##### TASK INPUTS #####

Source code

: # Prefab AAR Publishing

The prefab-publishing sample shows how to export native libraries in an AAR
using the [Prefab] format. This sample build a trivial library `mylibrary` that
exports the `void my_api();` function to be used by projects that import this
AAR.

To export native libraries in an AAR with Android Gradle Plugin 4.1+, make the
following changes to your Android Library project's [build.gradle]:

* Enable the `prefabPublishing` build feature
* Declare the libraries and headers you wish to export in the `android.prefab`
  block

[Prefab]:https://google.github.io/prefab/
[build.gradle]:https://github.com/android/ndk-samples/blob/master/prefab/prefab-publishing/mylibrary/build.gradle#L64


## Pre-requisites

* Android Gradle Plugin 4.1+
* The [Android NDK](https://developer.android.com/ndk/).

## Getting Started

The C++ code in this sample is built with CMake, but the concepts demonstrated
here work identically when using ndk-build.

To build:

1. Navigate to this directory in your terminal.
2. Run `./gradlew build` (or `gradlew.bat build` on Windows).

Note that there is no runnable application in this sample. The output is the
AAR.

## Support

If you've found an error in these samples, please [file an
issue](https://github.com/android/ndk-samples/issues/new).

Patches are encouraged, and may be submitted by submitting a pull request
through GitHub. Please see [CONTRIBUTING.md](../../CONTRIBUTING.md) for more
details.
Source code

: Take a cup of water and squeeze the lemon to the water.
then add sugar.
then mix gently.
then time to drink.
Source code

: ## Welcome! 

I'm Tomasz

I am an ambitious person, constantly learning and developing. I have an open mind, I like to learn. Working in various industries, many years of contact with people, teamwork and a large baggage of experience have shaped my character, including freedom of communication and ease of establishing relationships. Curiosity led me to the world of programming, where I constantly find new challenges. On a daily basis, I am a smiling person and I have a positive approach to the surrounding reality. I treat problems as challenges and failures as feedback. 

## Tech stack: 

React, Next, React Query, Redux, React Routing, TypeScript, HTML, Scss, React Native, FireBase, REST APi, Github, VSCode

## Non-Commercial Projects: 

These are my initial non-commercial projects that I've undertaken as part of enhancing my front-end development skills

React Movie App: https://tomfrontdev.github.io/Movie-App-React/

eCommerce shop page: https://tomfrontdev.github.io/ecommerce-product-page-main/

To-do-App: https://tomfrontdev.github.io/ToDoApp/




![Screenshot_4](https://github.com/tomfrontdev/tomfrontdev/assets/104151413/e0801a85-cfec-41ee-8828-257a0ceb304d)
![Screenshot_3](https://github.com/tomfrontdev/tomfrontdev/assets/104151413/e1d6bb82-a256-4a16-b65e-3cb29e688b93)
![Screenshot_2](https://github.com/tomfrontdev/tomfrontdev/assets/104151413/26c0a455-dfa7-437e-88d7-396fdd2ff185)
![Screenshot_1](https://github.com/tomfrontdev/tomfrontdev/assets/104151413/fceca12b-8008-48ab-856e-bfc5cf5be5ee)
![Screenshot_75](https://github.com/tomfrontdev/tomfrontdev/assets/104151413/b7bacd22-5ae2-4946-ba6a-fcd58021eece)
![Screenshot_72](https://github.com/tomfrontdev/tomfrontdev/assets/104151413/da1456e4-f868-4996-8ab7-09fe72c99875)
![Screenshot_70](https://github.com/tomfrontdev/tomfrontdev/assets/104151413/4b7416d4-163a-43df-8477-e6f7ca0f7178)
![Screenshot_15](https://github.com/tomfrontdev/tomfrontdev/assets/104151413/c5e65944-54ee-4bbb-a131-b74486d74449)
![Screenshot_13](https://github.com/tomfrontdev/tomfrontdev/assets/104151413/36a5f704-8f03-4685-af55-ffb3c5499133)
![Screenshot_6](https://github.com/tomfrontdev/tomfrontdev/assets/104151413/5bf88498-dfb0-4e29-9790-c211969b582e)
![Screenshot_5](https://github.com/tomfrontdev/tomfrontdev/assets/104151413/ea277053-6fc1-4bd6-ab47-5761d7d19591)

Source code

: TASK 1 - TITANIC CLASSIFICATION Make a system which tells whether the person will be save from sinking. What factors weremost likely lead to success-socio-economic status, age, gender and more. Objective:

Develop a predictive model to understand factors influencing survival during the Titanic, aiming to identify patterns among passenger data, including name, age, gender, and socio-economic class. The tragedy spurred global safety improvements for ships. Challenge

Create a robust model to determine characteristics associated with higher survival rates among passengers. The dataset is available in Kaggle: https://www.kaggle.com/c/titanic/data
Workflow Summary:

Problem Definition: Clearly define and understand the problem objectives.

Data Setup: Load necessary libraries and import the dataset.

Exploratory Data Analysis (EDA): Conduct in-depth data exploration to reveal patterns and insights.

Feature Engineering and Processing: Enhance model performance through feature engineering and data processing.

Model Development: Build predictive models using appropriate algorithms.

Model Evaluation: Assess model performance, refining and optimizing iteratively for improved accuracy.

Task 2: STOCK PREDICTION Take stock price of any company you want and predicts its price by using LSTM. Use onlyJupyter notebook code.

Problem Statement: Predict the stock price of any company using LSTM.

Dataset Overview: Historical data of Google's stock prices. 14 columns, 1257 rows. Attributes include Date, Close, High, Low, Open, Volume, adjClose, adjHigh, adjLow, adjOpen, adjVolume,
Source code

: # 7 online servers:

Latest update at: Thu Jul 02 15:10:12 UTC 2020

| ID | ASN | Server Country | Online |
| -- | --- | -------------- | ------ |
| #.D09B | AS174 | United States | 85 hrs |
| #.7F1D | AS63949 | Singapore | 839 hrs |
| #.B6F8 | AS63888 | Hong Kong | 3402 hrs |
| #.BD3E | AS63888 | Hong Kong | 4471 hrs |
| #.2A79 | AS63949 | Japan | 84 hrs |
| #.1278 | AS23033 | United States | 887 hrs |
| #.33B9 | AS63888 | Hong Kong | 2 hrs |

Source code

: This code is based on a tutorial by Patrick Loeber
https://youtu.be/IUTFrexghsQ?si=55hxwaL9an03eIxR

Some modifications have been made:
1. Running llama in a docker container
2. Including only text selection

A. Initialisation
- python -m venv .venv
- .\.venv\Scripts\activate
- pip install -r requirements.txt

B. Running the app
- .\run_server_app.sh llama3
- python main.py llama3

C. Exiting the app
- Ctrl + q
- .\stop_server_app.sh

#####

## AIM OF THE EXERCISE
From the records above, pull out every line containing the word "python".

## OUTPUT FOR THIS EXERCISE
- python -m venv .venv
- python main.py llama3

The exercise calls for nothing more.